Despite opposition within the union, Cesar continued to promote strikes and boycotts, even undertook hunger strikes himself to focus national attention on the bad treatment of agricultural workers.  A comfortable and complacent American middle-class responded to his efforts.  He taught us all that slavery had not vanished from our country.  

Because of Cesar’s efforts in  1975 California’s legislature passed the groundbreaking  Agricultural Labor Relations Act to protect the rights of farm workers.

Befriended and admired by the rich and famous, Cesar shunned the life of celebrity and materialism that so many find tempting.  He saw media attention as a tool to be used in service to people who suffered.  He never earned more than $6,000 a year, never owned a house, continued to live simply, learning and working for the benefit of mankind.  At age 61, five years before his death in 1993, he endured a 36-day “fast for life” to highlight the harmful impact of pesticides on farm workers and their children.

Cesar Chavez brought Steinbeck’s Tom Joad to life:  “…And when the people are eatin’ the stuff they raise and livin’ in the houses they build. I’ll be there too.”  Cesar lived a humble life of devotion and sacrifice – he walked the walk.  There is no more noble heroism than his.

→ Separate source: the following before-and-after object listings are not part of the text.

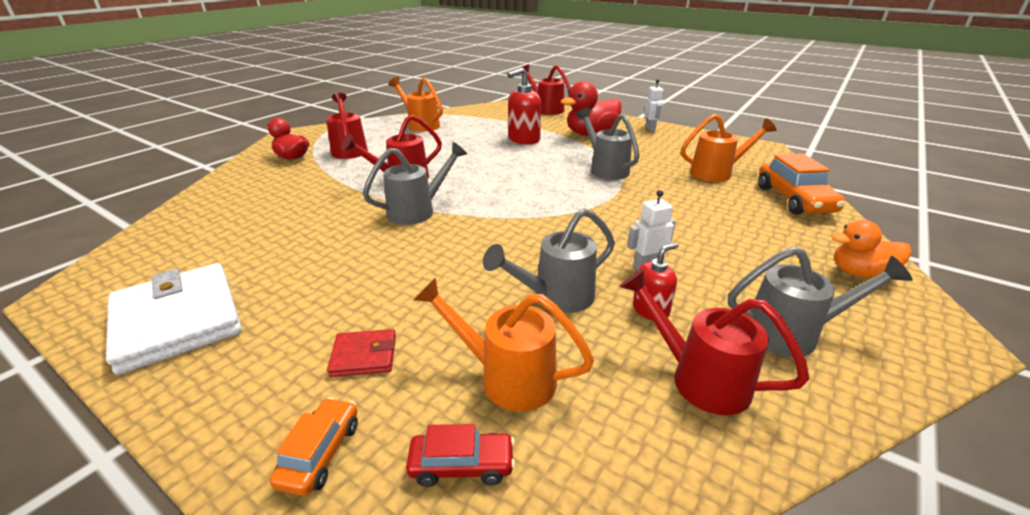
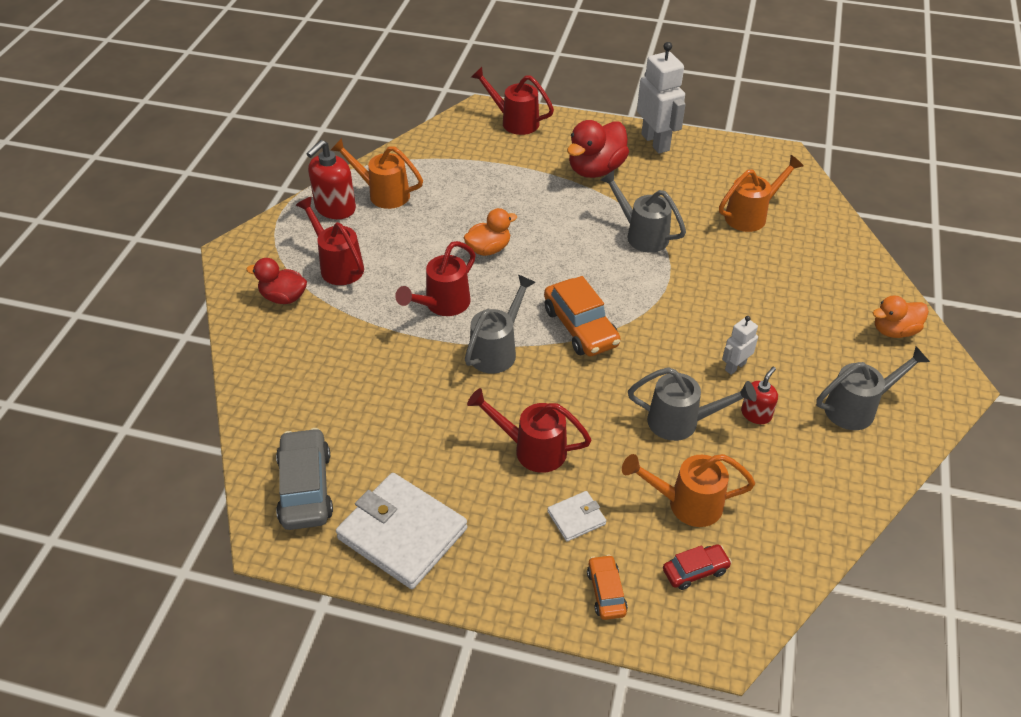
camera: 20 degrees left, 15 degrees up
red wallet [327,329,396,377] -> white wallet [547,491,606,542]
grey watering can [483,208,615,313] -> grey watering can turned 120 degrees counterclockwise [628,367,757,441]
red soap dispenser [507,68,541,145] -> red soap dispenser moved to [306,140,356,219]
red watering can [619,268,810,415] -> red watering can moved to [467,388,592,473]
white robot [644,79,664,132] -> white robot [637,42,686,154], size x1.93
orange car [758,154,846,215] -> orange car moved to [544,276,621,356]
none -> grey car [276,428,333,530]
none -> orange duck [463,208,517,256]

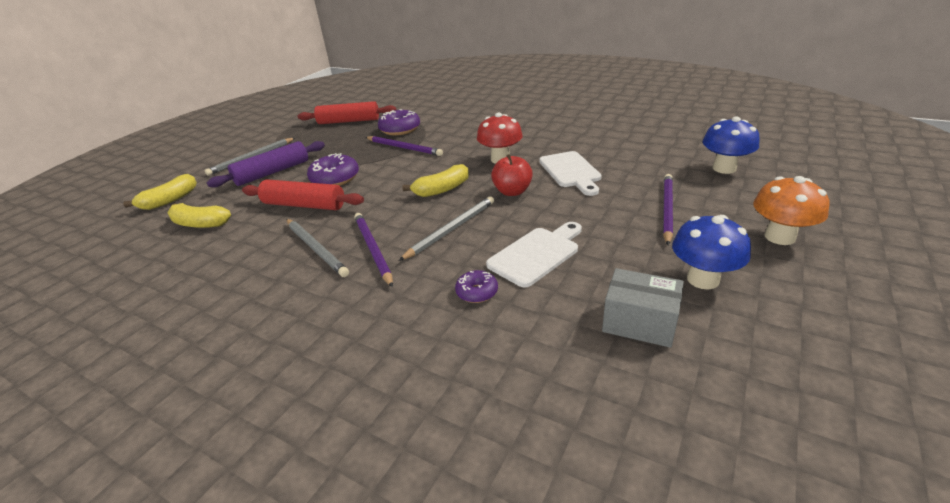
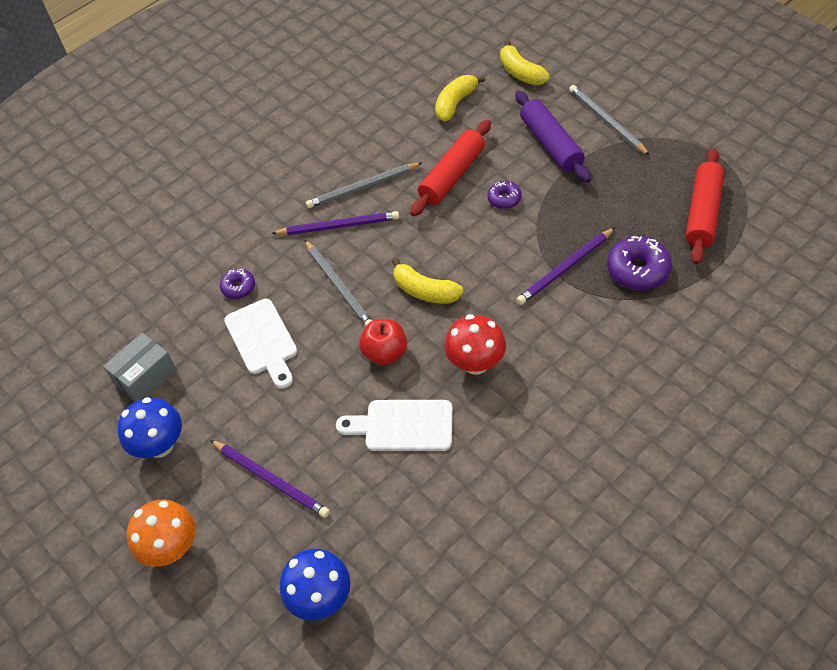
camera: 110 degrees right, 20 degrees up
purple donut [307,153,359,186] -> purple donut [487,181,521,209], size x0.57
yellow banana [402,164,469,197] -> yellow banana turned 45 degrees counterclockwise [392,258,464,304]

Cesar’s life came full circle when he was buried close to his birthplace in Arizona.  50,000 people attended his funeral services in California.   His family started the Cesar Chavez Foundation to educate people about his life and work.  Please visit their website.

  We continue to honor his memory when we tell each other “Si se puede.”  Yes, it can be done.  We can do what we must with the inspiration of Cesar and other such leaders.